Tree-OPO: Off-policy Monte Carlo Tree-Guided Advantage Optimization for Multistep Reasoning
Bingning Huang, Tu Nguyen, Matthieu Zimmer
TL;DR
<3-5 sentence high-level summary> Tree-OPO tackles the challenge of learning multi-step reasoning in LLMs by leveraging offline MCTS-derived prefixes as a structured, off-policy curriculum to train policies with GRPO. It introduces Staged Advantage Estimation (SAE), a constrained projection that enforces tree-based ordering of prefix advantages to reduce gradient variance and improve learning stability. The approach combines offline teacher prefixes with online completions, yielding a gradient signal that respects the hierarchical structure of reasoning trees and improves final accuracy on GSM8K and related math datasets. Theoretical analysis establishes variance reduction guarantees for SAE, and empirical results show competitive gains with efficient use of resources compared to standard GRPO and KL-based distillation methods.
Abstract
Recent advances in reasoning with large language models (LLMs) have shown the effectiveness of Monte Carlo Tree Search (MCTS) for generating high quality intermediate trajectories, particularly in math and symbolic domains.
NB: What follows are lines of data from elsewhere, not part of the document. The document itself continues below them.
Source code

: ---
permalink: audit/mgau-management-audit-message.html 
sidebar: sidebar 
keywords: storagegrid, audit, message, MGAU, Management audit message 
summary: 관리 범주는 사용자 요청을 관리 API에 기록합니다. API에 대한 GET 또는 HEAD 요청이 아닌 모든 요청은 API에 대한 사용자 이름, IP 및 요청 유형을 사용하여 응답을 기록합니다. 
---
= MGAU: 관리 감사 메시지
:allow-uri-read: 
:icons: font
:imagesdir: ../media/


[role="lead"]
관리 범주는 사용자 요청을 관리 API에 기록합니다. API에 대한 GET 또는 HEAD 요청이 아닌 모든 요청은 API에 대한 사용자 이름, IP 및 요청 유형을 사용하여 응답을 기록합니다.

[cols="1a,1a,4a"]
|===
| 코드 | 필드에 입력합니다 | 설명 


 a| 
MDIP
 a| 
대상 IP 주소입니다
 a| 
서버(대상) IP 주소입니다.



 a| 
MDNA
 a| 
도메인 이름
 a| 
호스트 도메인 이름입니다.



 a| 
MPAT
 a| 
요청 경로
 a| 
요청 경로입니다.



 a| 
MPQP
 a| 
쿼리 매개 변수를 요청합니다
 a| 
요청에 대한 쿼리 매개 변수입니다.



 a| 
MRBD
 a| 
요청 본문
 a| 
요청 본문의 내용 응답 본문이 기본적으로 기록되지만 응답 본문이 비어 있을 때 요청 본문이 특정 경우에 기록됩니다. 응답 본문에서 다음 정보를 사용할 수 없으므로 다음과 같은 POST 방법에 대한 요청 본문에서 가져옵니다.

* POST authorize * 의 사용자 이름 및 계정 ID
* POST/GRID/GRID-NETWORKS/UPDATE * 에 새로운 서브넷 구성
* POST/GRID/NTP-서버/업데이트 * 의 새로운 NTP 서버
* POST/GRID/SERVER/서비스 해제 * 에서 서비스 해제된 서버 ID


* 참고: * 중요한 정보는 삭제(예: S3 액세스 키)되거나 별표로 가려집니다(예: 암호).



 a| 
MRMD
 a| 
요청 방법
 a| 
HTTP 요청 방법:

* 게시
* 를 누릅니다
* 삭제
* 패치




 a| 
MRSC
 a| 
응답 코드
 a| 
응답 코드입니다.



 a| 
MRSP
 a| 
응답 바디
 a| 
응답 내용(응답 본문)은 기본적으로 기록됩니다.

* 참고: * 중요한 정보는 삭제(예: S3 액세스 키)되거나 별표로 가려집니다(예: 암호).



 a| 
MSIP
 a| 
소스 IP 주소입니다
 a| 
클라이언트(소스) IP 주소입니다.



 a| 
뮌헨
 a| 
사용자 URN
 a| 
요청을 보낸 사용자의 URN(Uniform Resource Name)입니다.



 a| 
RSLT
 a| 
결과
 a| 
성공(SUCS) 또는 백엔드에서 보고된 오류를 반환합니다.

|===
Inspired by this, we explore how MCTS derived trajectories, traditionally used for training value or reward models, can be repurposed to improve policy optimization in verifier guided reinforcement learning (RL). Specifically, we focus on Group Relative Policy Optimization (GRPO), a recent algorithm that enables consistent policy learning from group relative judgments. We reframe GRPO into a staged training paradigm, leveraging a teacher's MCTS rollouts to construct a tree structured curriculum of prefixes. This introduces the novel challenge of computing advantages for training samples that originate from different prefixes, each with a distinct expected return. To address this, we propose Staged Advantage Estimation (SAE), a framework for computing low variance, prefix aware advantages by projecting rewards onto a constraint set that respects the tree's hierarchy. Our empirical results on mathematical reasoning tasks show that SAE improves final accuracy over standard GRPO. This outcome is grounded in our theoretical analysis, which confirms that SAE reduces gradient variance, a principled path to improved sample efficiency. We demonstrate this through practical SAE implementations, comparing efficient heuristics against a formal quadratic program.